What this exercise asks →
1. In the article on cutting insurance costs, which three purchases does it say will lower homeowners insurance rates?
2. Resume the article on cutting insurance costs, picking up after its final sentence.

Reading text →

━━━━━━━━━━━━━━━━

Reduce insurance costs without losing benefits


If you want more insurance for less, you might be able to have it. In fact, sometimes, all you have to do is ask. Tell your agent you want to lower your premiums without losing any of the benefits, and chances are good that he or she can find a way. (To compare insurance policies and quotes, visit Insureme.com, a Bankrate company.)

Here are some places to look.

Homeowners insurance
Obvious homeowners insurance savings: You can probably figure out that buying smoke detectors, fire extinguishers and a home security system will reduce your homeowners insurance rates. After that, the brainstorming gets cloudier. Is there a trampoline in your backyard? A swimming pool? Getting rid of those would help, but if you have homeowners insurance, your agent has probably told you that.

Not-so-obvious savings: Are you overinsured? Some agents won't think about that. For instance, if you bought your house at $300,000, you may have told your agent that your house is worth $300,000. But that's what your house and the land are worth. If a tornado levels your house, your insurance is going to replace your house. Your land, we hope, is still there.

━━━━━━━━━━━━━━━━

Collected data entries:
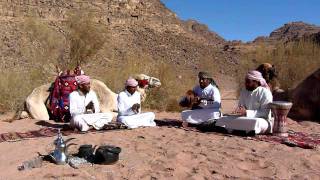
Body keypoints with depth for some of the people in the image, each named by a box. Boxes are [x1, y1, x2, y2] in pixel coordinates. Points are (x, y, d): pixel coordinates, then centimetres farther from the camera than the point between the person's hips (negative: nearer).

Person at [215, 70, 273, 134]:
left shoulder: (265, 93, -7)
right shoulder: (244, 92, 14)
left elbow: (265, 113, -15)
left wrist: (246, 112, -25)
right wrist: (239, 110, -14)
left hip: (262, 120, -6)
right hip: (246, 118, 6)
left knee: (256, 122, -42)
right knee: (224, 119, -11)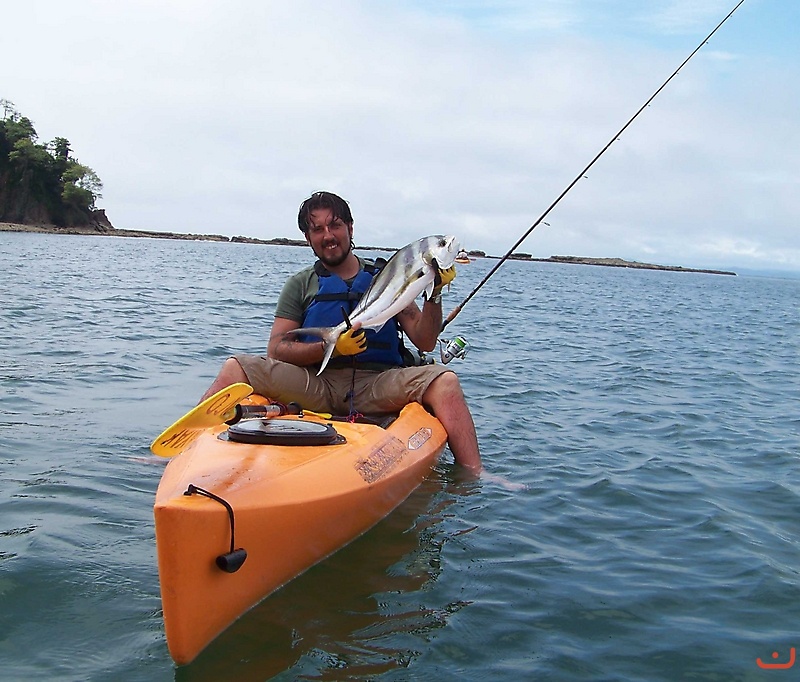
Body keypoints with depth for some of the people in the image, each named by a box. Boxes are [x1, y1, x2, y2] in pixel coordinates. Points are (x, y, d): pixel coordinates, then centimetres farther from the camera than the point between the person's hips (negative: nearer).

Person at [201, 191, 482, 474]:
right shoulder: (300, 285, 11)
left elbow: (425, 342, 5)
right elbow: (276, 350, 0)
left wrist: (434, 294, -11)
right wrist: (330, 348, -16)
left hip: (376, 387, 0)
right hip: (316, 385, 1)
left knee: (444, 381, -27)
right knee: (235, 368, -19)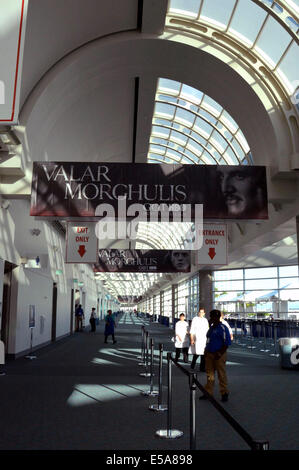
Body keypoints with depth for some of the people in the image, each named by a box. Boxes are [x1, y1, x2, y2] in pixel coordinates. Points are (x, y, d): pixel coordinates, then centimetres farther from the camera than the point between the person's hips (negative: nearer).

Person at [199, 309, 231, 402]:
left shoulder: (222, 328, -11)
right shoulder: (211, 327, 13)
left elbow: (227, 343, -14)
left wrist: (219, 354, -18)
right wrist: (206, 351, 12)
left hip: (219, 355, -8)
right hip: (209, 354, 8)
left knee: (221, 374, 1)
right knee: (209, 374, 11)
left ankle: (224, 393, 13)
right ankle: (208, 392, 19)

━━━━━━━━━━━━━━━━

Answers to the problems →
1. Smoke detectors, fire extinguishers and a home security system.

2.
"What we're supposed to be insuring are the reconstruction costs," says Mike Cochran, an insurance agent with Nationwide in Chicago. "Your land is probably worth 10 (percent) to 15 percent of the purchase price." So for a house with a fair market value price of $300,000, you may want to ask that you're covered for a house worth $270,000 or even $255,000.

Naturally, there's a but: But, cautions Cochran, if your house is ornate, with marble kitchen floors, extensive brick or stone walls, then you probably are better off going with the full fair market value, since those materials are expensive and constantly rising in value. But if you own a simple two-story house with vinyl siding and there are 40 other houses in your neighborhood with the same blueprint, and you really want to save some money every month, then lower reconstruction costs are a good way to go.

Scott Simmonds, an insurance consultant based in Saco, Maine, agrees, providing the house is new. If you bought a house in 1989 with 1989 prices and haven't updated your home insurance since then, obviously you need to consider scaling up and not down.

"The best thing to do is simply figure out what it will cost you to replace your house," says Simmonds. "Most insurance agents have tools that can help you figure that out, but if nothing else, find out how much a house would cost by square foot. If you have a 2,000-square foot home, and it's $120 per square foot to replace it, well, you can do the math."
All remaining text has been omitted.